Mirita Franz-Wachtel, Céline Faux, Boris Maček, Dominique Helmlinger, Ricard A Rodriguez-Mias, Judit Villén, Karsten Krug, Yves Romeo, Thomas Laboucarié, Janni Petersen, Dylane Detilleux
Gene expression regulation is essential for cells to adapt to changes in their environment. Co-activator complexes have well-established roles in transcriptional regulation, but less is known about how they sense and respond to signaling cues. We have previously shown that, in fission yeast, one such co-activator, the SAGA complex, controls gene expression and the switch from proliferation to differentiation in response to nutrient availability. Here, using a combination of genetic, biochemical, and proteomic approaches, we show that SAGA responds to nutrients through the differential phosphorylation of its Taf12 component, downstream of both the TORC1 and TORC2 pathways.
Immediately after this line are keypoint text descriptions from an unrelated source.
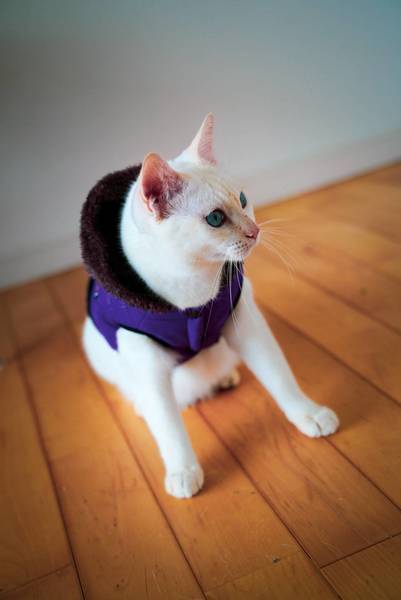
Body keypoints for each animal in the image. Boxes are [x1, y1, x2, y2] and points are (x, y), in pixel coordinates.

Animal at [82, 114, 339, 499]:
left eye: (243, 199)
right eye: (215, 219)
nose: (255, 231)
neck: (192, 296)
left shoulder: (249, 329)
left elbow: (280, 378)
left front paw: (308, 414)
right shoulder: (147, 364)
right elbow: (169, 428)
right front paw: (183, 471)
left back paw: (225, 378)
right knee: (145, 399)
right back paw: (144, 406)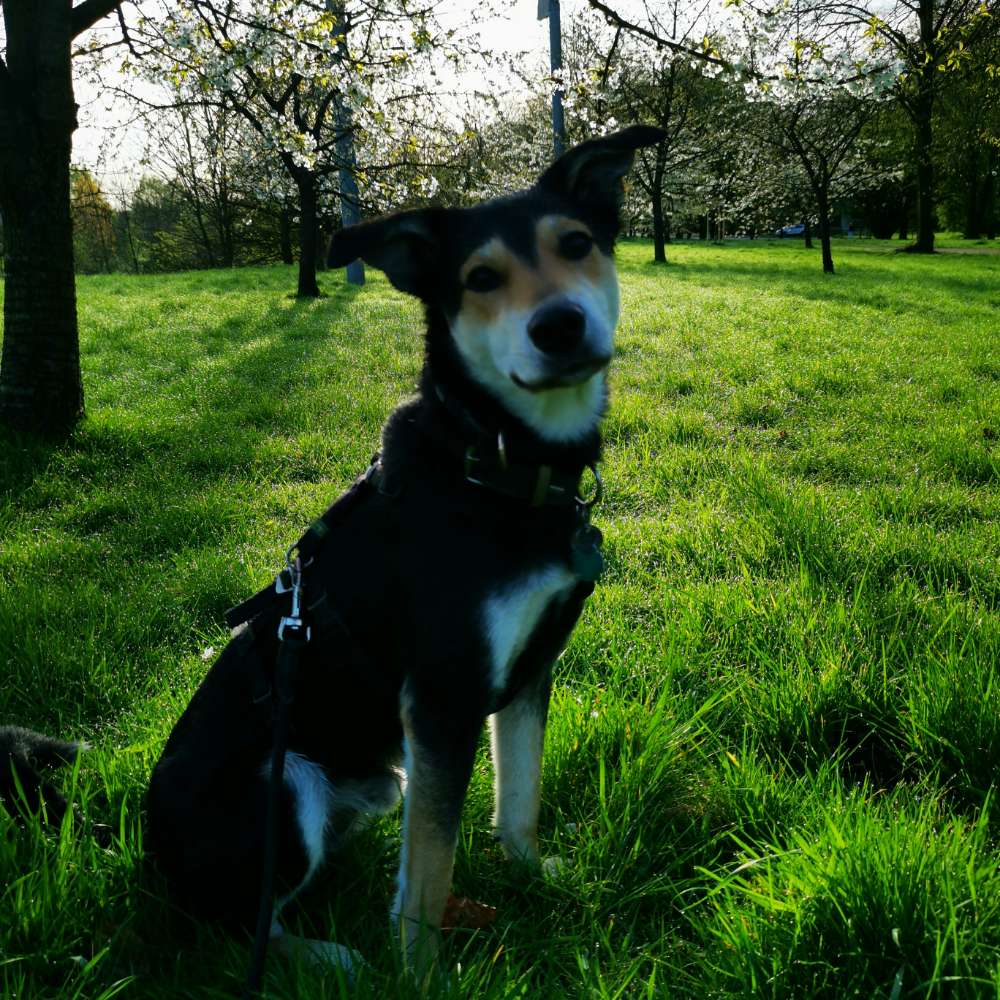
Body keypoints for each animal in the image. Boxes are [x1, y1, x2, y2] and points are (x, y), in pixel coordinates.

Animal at [143, 127, 664, 976]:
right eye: (479, 279)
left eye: (577, 244)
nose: (559, 326)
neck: (498, 461)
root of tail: (145, 853)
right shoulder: (443, 698)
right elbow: (429, 867)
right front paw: (420, 971)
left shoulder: (530, 671)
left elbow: (519, 798)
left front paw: (535, 874)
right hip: (284, 789)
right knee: (240, 926)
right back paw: (335, 960)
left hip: (383, 779)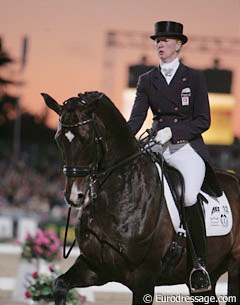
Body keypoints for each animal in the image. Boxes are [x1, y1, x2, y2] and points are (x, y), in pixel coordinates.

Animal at [41, 91, 240, 304]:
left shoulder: (145, 275)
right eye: (58, 139)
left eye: (86, 139)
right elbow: (59, 284)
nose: (74, 195)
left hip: (234, 267)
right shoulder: (95, 267)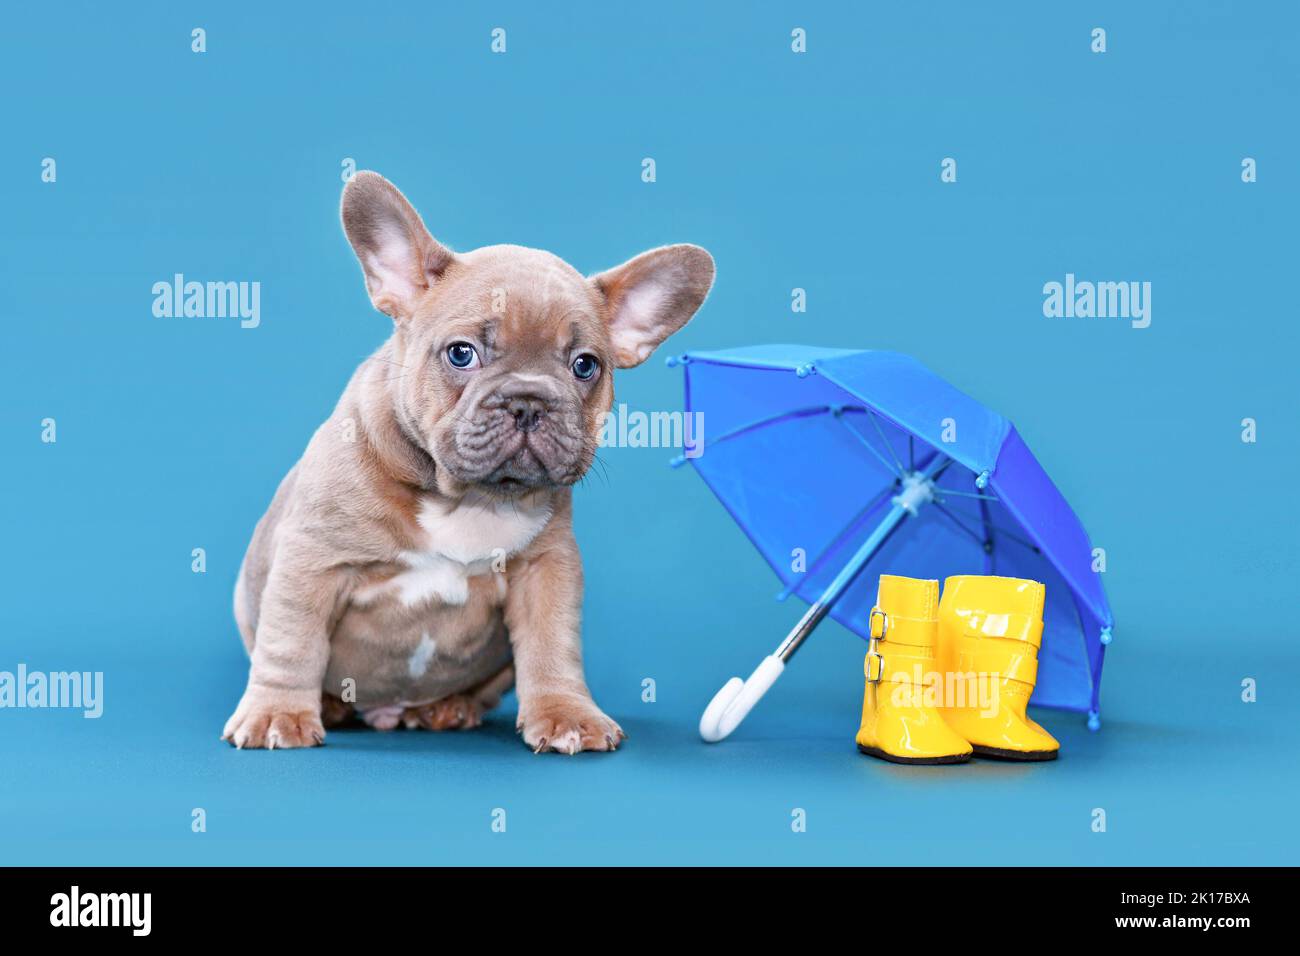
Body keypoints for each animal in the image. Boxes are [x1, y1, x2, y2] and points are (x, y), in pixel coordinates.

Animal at [223, 171, 712, 754]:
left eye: (585, 366)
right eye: (461, 353)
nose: (528, 401)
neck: (468, 497)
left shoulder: (546, 569)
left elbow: (553, 645)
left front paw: (567, 713)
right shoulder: (313, 561)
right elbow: (292, 642)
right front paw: (278, 712)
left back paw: (449, 707)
Taf12 phosphorylation increases early upon starvation and is controlled by the opposing activities of the PP2A phosphatase, which is activated by TORC1, and the TORC2-activated Gad8AKT kinase. Mutational analyses suggest that Taf12 phosphorylation prevents cells from committing to differentiation until starvation reaches a critical level. Overall, our work reveals that SAGA is a direct target of nutrient-sensing pathways and has uncovered a mechanism by which TORC1 and TORC2 converge to control gene expression and cell fate decisions.
The Schizosaccharomyces pombe SAGA co-activator regulates gene expression and cell fate decisions in response to nutrient availability. This study shows that TORC1 and TORC2 modulate the phosphorylation of the SAGA subunit Taf12, to control commitment to sexual differentiation upon starvation.